Richard-Wang · September 4, 2020, 7:17am

Hugdatafast: huggingface/nlp fastai

An integration to make use of hundreds of datasets with fastai, and some handy transforms to make concatenated dataset like language model dataset.

pip install hugdatafast
Documentation: https://hugdatafast.readthedocs.io/en/latest/

Doing NLP ?
See if you can turn your data pipeline into just 3 lines.

The updates will also be tweeted on my Twitter Richard Wang.

chansung18 · September 4, 2020, 12:31pm

So with this awesome plug in, every hugging face models are compatible ready to be used?

muellerzr · September 4, 2020, 12:46pm

What are some differences in the approach of yours compared to @morgan’s fasthugs?

Richard-Wang · September 4, 2020, 1:04pm

Hi @chansung18 @muellerzr, thanks for your interest.
AFAIK, fasthug is fastai + huggingface / transformers, which get you model training and tokenizers (correct me if I am wrong).
And hugdatafast is fastai + huggingface / nlp, which get you Dataloaders.
You should be able to use hugdatafast with blur or fasthug. (Although I haven’t tried.)

muellerzr · September 4, 2020, 2:09pm

Makes perfect sense. Thank you both!

wgpubs · September 5, 2020, 9:20pm

Working on a blogpost/notebook using hugdatafast with blurr sometime this weekend (after I work through some PRs).

I think things should work out fine for the most part, though I’m not so sure about the use cases where post-processing is applied to the raw inputs to get things to line up right with the subword/BPE tokenization (I’m thinking things like question/answering and token classification/NER).

Nice lib! Thanks for making it available.

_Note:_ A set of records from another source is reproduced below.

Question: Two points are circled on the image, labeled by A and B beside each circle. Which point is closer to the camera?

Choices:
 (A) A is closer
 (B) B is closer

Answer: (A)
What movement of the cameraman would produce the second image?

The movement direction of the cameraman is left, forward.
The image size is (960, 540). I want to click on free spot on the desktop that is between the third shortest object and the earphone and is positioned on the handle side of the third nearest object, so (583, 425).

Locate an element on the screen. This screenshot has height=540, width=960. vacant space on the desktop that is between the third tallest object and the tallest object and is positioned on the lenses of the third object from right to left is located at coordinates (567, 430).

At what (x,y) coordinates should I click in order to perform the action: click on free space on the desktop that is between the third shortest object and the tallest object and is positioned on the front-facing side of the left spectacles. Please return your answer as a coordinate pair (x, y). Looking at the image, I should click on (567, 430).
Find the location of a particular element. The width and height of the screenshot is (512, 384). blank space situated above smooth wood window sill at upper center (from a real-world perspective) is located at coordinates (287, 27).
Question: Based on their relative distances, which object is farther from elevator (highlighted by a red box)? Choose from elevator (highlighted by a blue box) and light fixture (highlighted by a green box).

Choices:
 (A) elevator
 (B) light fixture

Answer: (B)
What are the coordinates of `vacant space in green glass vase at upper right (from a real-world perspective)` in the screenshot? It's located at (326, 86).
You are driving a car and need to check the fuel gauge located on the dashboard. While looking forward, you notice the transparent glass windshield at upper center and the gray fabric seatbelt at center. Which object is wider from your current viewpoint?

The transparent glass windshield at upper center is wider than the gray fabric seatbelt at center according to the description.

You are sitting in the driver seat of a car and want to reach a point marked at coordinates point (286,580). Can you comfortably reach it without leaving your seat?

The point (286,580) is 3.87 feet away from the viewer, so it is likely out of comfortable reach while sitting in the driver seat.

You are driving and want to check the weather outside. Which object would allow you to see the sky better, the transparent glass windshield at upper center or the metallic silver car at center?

Richard-Wang · September 8, 2020, 3:13am

Update: add a example for preparing any hugginface/nlp dataset for (traditional) langugage model, or implement custom context window.

Update the update: I cancel the updates.
— Reason — (just for notes, skipping is ok)
Originally I want to introduce LMTransform and CombineTransform, which can do context window over examples. But I suddenly thought there is few cases we need context window across examples. Examples in a dataset are often not consecutive, we don’t need to concatenate texts not related. So these classes might be only useful for my personal use case.

wgpubs · September 8, 2020, 6:28pm

I tried working up an example with blurr, but I failed

Maybe I’m missing something, but I think the problem is that the datasets/dataloaders returned from Hugdatafast only returns the “input_ids” … whereas blurr is designed to return (and work against) all the other things associated to a text sequence depending on the architecture (e.g., input_ids, attention_mask, token_type_ids, etc…)

So for example, here is what one batch of Hugdatafast looks like …

… and here is what it looks like in blurr

Screen Shot 2020-09-08 at 11.26.17 AM

If you got any ideas on how to make the two play nicely together, I’m all ears. Lmk what you think.

-wg

Richard-Wang · September 9, 2020, 1:10am

Hi @wgpubs,
Although it is a more sophisticated example, you might want to take a look at https://github.com/richarddwang/electra_pytorch/blob/8d6c97360c59c7e3be3df2d9d4da0eb63210830a/finetune.py#L161-L217, where I can get this.

hugdatafast doesn’t provide built-in preprocessing, you need to map your hf/nlp dataset (write your own preprocessing logic) and then hugdatafast make the preprocessed hf/nlp dataset all the way to Dataloaders we are familiar with.